*** Opening Document text ***
6 In addition, senior counsel for StoresOnline made the following oral submissions in support of the direction being made:
(1) The evidence of the Cooling Off Witnesses only goes to a business practice which StoresOnline had in place; their evidence is ‘not purporting directly to contradict’ the ACCC’s witnesses.
(2) That he had personal experience of cross-examining witnesses, not only in this Court but in other courts, for up to a couple of days over videolink and there had not been demonstrated in the experience of the courts any difficulty about following this method, even where large volumes of documents were involved; and here, three of the Cooling Off Witnesses are only required for three hours each and the other nine Sales Staff over a total period of three days (two hours each).
(3) To require the Cooling Off Witnesses to travel so far for such short periods of time is an enormous imposition involving them in financial detriment as indicated in the supporting affidavit; and they have not been tested by StoresOnline up to this point as to whether they are willing to come here – they are not compellable, any of them, even the ones who still work for StoresOnline. On the other hand, as senior counsel for the ACCC pointed out, it was significant that there was no evidence that any of the Cooling Off Witnesses are not prepared to come to Sydney for the time they are required during the hearing.
(4) That for a full week, StoresOnline’s business would be completely compromised in the United States by the loss of an entire sales team. Indeed, it was suggested that StoresOnline’s business ‘would be stopped for a week’; although senior counsel for StoresOnline subsequently resiled from this position in the face of senior counsel for the ACCC pointing out StoresOnline ‘has literally dozens and dozens and dozens of employees who fly around the world conducting these Workshops’.
(5) That the evidence of the Cooling Off Witnesses was not ‘centrally important evidence’ to the determination of the case although, as indicated below, this was also disputed by senior counsel for the ACCC.
(6) That the anticipated cross-examination of the Cooling Off Witnesses did not fit into the category of being ‘… lengthy and complex … in modern litigation’.
7 In opposing the making of the direction, the ACCC made the following submissions going to the context in which the direction is sought:
(1) There are three categories of issue central to the case:
(a) Whether StoresOnline breached various provisions of the Section 87B (of the Trade Practices Act 1974 (Cth)) Undertaking given to the ACCC;
(b) whether StoresOnline made misrepresentations about price and other matters in selling their services in Australia;
(c) whether the internal compliance systems of StoresOnline were and are adequate to provide assurance that contraventions of the kind alleged will not recur.
The cross examination of the Cooling Off Witnesses will go to the first and third of those issues.
(2) It is common ground that it was a term of the Section 87B Undertaking that StoresOnline:
[W]ill make known to any person who purchases any StoresOnline packages in Australia, both before and at the time of purchase, that any purchaser who contacts [StoresOnline] in writing by email or facsimile within three business days of purchasing any StoresOnline package will be allowed to return the product for a full refund.
*** Closing Document text ***
#### Work request 1:
According to the court excerpt above, are these statements true? (a) Three of the Cooling Off Witnesses are needed for three hours each. (b) The Cooling Off Witnesses are compellable. (c) The ACCC says the cross-examination of the Cooling Off Witnesses will go to the first and third of the central issues. Answer yes or no for each and quote the words that decide it.
#### Work request 2:
What three categories of issue does the ACCC name in the court excerpt above as central to the case?
#### Work request 3:
How might the court excerpt above go on after the quoted term of the Section 87B Undertaking? Write its next part.
*** Opening Supplied information ***
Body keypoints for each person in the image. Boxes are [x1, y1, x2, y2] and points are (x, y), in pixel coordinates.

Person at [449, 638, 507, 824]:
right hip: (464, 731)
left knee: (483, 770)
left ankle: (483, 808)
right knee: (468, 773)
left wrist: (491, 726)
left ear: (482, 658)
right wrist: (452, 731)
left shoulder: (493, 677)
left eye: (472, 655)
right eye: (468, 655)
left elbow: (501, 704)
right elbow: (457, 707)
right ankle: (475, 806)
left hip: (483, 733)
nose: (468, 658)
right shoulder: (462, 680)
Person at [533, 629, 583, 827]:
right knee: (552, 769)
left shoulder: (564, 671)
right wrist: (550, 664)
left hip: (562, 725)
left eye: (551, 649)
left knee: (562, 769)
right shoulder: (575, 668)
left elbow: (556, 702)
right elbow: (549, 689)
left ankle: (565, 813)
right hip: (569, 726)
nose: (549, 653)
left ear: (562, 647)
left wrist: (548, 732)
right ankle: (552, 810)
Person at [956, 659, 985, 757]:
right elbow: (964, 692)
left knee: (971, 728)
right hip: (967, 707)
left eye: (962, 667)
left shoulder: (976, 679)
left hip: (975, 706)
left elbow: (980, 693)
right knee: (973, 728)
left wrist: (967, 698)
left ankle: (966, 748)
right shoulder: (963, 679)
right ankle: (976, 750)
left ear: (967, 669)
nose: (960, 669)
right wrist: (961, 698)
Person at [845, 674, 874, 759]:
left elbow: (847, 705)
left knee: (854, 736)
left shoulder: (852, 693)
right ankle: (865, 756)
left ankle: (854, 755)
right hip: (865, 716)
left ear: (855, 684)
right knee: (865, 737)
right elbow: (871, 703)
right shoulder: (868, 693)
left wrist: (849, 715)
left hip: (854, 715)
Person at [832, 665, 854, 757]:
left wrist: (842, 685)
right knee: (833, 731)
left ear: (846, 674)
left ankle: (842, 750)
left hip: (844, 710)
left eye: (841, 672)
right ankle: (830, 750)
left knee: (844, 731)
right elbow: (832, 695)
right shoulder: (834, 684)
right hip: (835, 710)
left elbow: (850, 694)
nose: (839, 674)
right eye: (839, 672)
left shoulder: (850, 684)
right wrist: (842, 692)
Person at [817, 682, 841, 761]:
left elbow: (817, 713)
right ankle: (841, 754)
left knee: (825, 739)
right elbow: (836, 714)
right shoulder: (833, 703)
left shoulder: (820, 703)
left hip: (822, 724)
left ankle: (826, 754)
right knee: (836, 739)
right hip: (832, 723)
*** Closing Supplied information ***
#### Exercise result 1:
(a) Yes: "three of the Cooling Off Witnesses are only required for three hours each"
(b) No: "they are not compellable, any of them, even the ones who still work for StoresOnline"
(c) Yes: "The cross examination of the Cooling Off Witnesses will go to the first and third of those issues."

#### Exercise result 2:
(a) Whether StoresOnline breached various provisions of the Section 87B Undertaking given to the ACCC.
(b) Whether StoresOnline made misrepresentations about price and other matters in selling their services in Australia.
(c) Whether StoresOnline's internal compliance systems were and are adequate to provide assurance that contraventions of the kind alleged will not recur.

#### Exercise result 3:
(3) The ACCC has filed and served affidavits from 15 purchasers of StoresOnline packages in Australia who say that they made their purchase without any cooling off arrangements having been made known to them. StoresOnline has served affidavits from the Cooling Off Witnesses, on which StoresOnline proposes to rely, on the issue of whether the cooling off provision of the Undertaking was breached. If the evidence of StoresOnline on that question is accepted it would follow that the evidence of the ACCC’s witnesses would not be believed. For example, Norman Scott Alger says that he was the Table Closer responsible for assisting sales consultants by verifying all sales processes had been completed according to guidelines at various Workshops. He refers to a list of Workshops and identifies the Workshops at which he was a sales closer. He identifies those Workshops by reference to a document which he was told by an in-house lawyer, was exhibited by another of StoresOnline’s witnesses. The Workshops attended by Mr Alger include those attended by the ACCC’s witnesses Antony Dean, Dominica Cecilia Smith, Jill Foster and Ali Haddad. He says that he was the sales representative who closed the sale with Dominica Smith. He annexes a copy of the business to business order form signed by Ms Smith and he says initialled by him. He describes a practice which he says was his practice in relation to all sales in March 2007, being the month in which the four witnesses of the ACCC identified above made their purchases. He says that part of that practice was that he said the following words to the Workshop attendee:
On the back of this form is your three day right to cancel. Also, if you want to cancel you must do so by the date stamped right here. [Referring to the standard order form]
The Court cannot accept the affidavit of both Ms Smith and Mr Alger. The Court is unlikely to accept the evidence of Antony Dean, Jill Foster or Ali Haddad if it accepts the evidence of Scott Alger. Conversely, it is unlikely to accept the evidence of Scott Alger if it accepts the evidence of the ACCC’s witnesses. Nine of StoresOnline’s witnesses have sworn affidavits in substantially the same form and terms as that of Mr Alger.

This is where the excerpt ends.